А вслух сказал ворчливо:
— Не майорам указывать мне диспозицию…
Генералы не стали долго задерживаться у зловонного озера, повернули лошадей к лагерю.
Когда все разошлись по своим палаткам, Долгоруков вызвал Каховского и приказал послать казаков разведать проходы к полуострову через Сиваш.
— Задумка у меня одна есть… Только прежде
Казаки вернулись к вечеру — мокрые, грязные. Есаул Кобеляк хриплым, прокуренным голосом заверил командующего:
— Воды там, стало быть, где до колен, где в рост… Но пройти, ваше сиятельство, можно!
Долгоруков щелкнул пальцами адъютанту:
— Выдать молодцу десять рублей! А людям его — сороковник!
Казаки весело перемигнулись…
В шестом часу вечера Василий Михайлович собрал генералов в своей огромной палатке и сказал возвышенным голосом:
— Укрепления неприятельские разведаны, силы известны. Ждать далее — нет резона… Я объявляю штурм нынешней ночью в третьем часу!.. Извольте приглядеть, господа генералы, за точным соблюдением плана штурма!..
Главный удар по линии наносился на правом фланге силами 9 гренадерских батальонов (2-й гренадерский полк и гренадерские роты всех пехотных полков) и 2 батальонов егерей. Командирами колонн командующий назначил подполковников Филисова, Михельсона, Ганбоума и своего сына Василия.
Общее предводительство флангом отдал в руки генерал-майора графа Валентина Платоновича Мусина-Пушкина, годом ранее бравшего Бендеры.
Диверсию на левом фланге проводил генерал-квартирмейстер Михаил Васильевич Каховский. Его деташемент был небольшой: 2 батальона подполковника Ступицына, батальон полковника Заборовского и батарея премьер-майора Зембулатова.
Кроме того, оценив предложение майора Фритча, командующий решил нанести еще один удар — через Сиваш, — который сковал бы вражескую конницу, лишив ее возможности участвовать в отражении атаки на линию. Василий Михайлович ни словом не обмолвился о майоре, и получилось, что этот прекрасный вспомогательный удар придумал он сам.
Сивашский деташемент включал в себя 4 батальона пехоты генерал-майора князя Алексея Голицына, 30 эскадронов кавалерии генерал-майора князя Петра Голицына, 3 полка донских казаков и 14 орудий. Командовал этим деташементом генерал-майор князь Александр Александрович Прозоровский.

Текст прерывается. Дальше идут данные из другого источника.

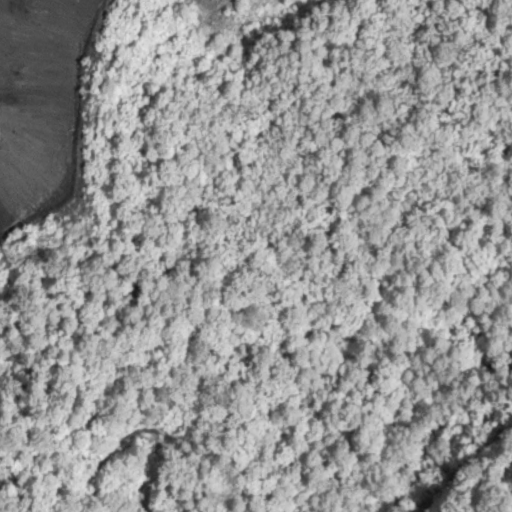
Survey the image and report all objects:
road: (267, 490)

Согласно плану, Мусин-Пушкин и Каховский за час до полуночи должны были выступить из лагеря к линии и стать вне досягаемости турецких пушек. Прозоровский выходил раньше, чтобы успеть форсировать Сиваш — семь верст по воде и грязи — к началу штурма.
Когда все разошлись, Василий Михайлович утомленно прикрыл глаза, положил руки на подлокотники массивного кресла и долго сидел недвижимо, размышляя о предстоящем сражении.

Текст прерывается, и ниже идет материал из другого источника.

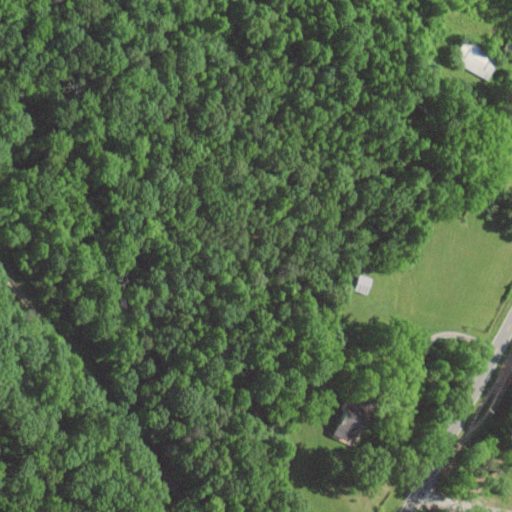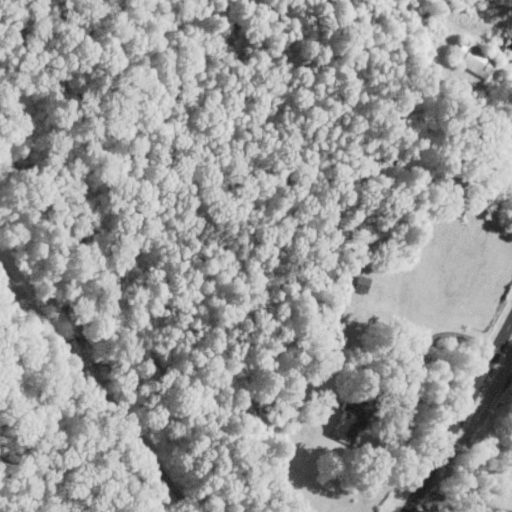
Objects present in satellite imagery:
road: (428, 340)
road: (460, 417)
road: (456, 503)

Сомнений в успехе у него не было. Беспокоило другое: какими потерями предстоит оплатить отворение крымских ворот? Бесславная судьба Петра Панина, загубившего блестящую победу под Бендерами обильной кровью, его не прельщала… Виктория нужна была быстрая и легкая! Именно такая могла принести ему желанный для каждого генерала фельдмаршальский чин. Быстрая и бескровная!.. Он умышленно назначил командовать главными силами Мусина-Пушкина — надеялся на его отменное умение и отвагу, прекрасно проявленные при штурме Бендер… А храбрость Прозоровского? Она известна всем!.. Именно эти решительные генералы [19] должны были не только взять линию, но и поспособствовать — сами того не зная — удовлетворению честолюбивых мыслей командующего…
19
Воинская судьба уготовила в будущем обоим блестящие карьеры: и Мусин-Пушкин, и Прозоровский станут генерал-фельдмаршалами.